For two days a disparate group of 12 Christians met with unity of spirit at a small retreat center. They bridged the gap between those who believe God looks equally favorably on same-sex and heterosexual relationships, and those who believe same-sex relationships lie outside God’s will. And yet in that span of time it seemed that the issue of same-sex involvement was peripheral to a more fundamental issue—namely, how do we, as followers of Christ in the postmodern world, grapple with the truth in/of relationships? As we shared our sorrows and our joys, it became clear that we were united in the struggle to find acceptance and nurturing and in our struggle to understand what such time-honored truths as fidelity and loving our neighbor mean in a world that seems increasingly complex.

To be sure, we had our moments of disagreement. And yet it seemed no greater number than the disagreements that are fundamental to any group of people who seek God’s will and ask each other, “What does he really want from us?” In so doing we see into the souls of those who believe, fervently and earnestly, in a God who embraces us all and in a love that encompasses beliefs that on the surface are disparate but beneath share a common thread of devotion to the Master and a desire to do God’s will.
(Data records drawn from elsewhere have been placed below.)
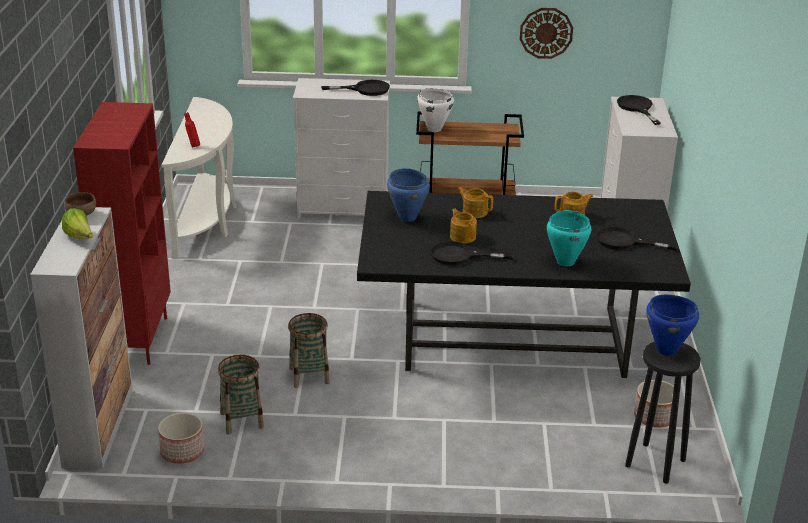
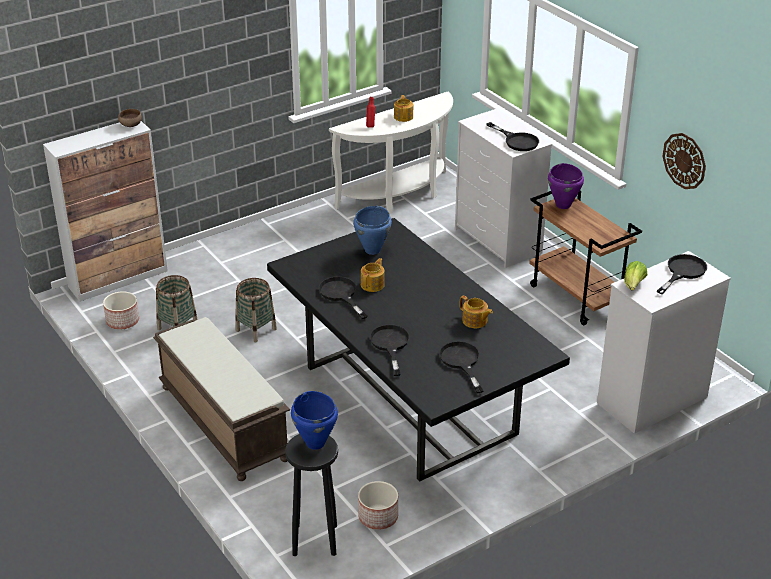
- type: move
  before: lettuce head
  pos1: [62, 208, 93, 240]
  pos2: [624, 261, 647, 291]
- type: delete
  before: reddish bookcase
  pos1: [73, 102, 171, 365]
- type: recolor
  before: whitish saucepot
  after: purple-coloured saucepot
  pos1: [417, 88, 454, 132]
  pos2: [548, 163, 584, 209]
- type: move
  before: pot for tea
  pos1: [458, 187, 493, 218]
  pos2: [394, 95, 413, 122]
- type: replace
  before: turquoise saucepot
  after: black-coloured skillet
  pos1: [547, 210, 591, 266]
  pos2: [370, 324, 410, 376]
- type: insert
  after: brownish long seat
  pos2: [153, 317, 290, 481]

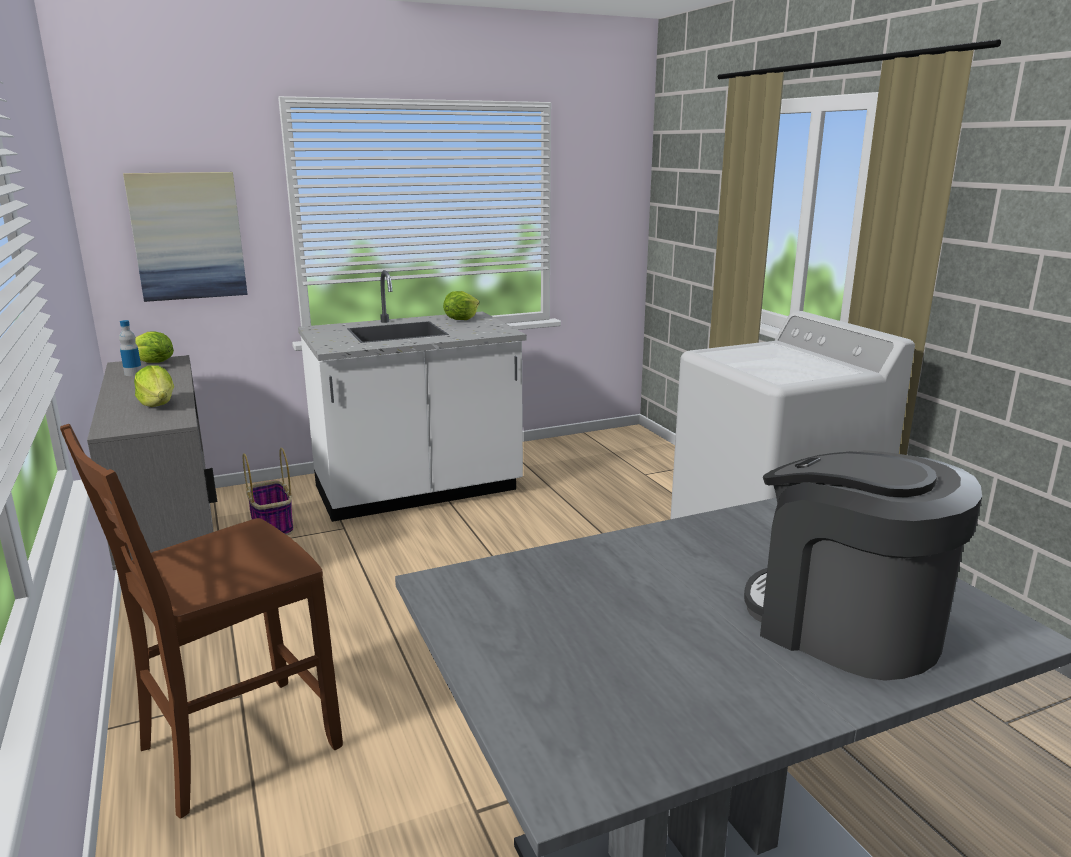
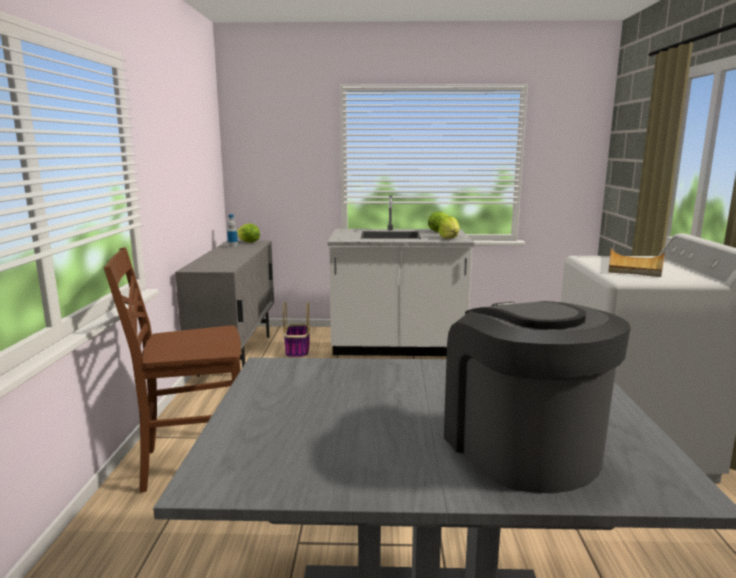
- type: delete
  before: wall art
  pos1: [123, 172, 248, 302]
- type: move
  before: lettuce head
  pos1: [134, 366, 174, 407]
  pos2: [438, 216, 460, 239]
- type: insert
  after: sand-coloured tray
  pos2: [609, 248, 665, 277]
We also recognized that although we focused with a single purpose, our journeys lead us home by so many directions. Theology, background, tradition, and even culture separate us from one another in the paths we pursue. It can be painful to recognize that separation, but there is also joy in discovering a new path by walking alongside one another or even in another’s shoes. The experience of trusting that God is at work in each other’s lives allows us to love each other as friend, neighbor, and fellow sojourning Christian.

We did not leave with answers, nor should we have done so. To have answers would imply that these deeply personal questions are facile and answerable! Instead, they plumb the depths of what God expects when he calls us to be in prayerful relationship to one another. We left to find ourselves humbled, renewed, and—perhaps most of all—loved.

James Cates is a psychologist living in Fort Wayne, Ind.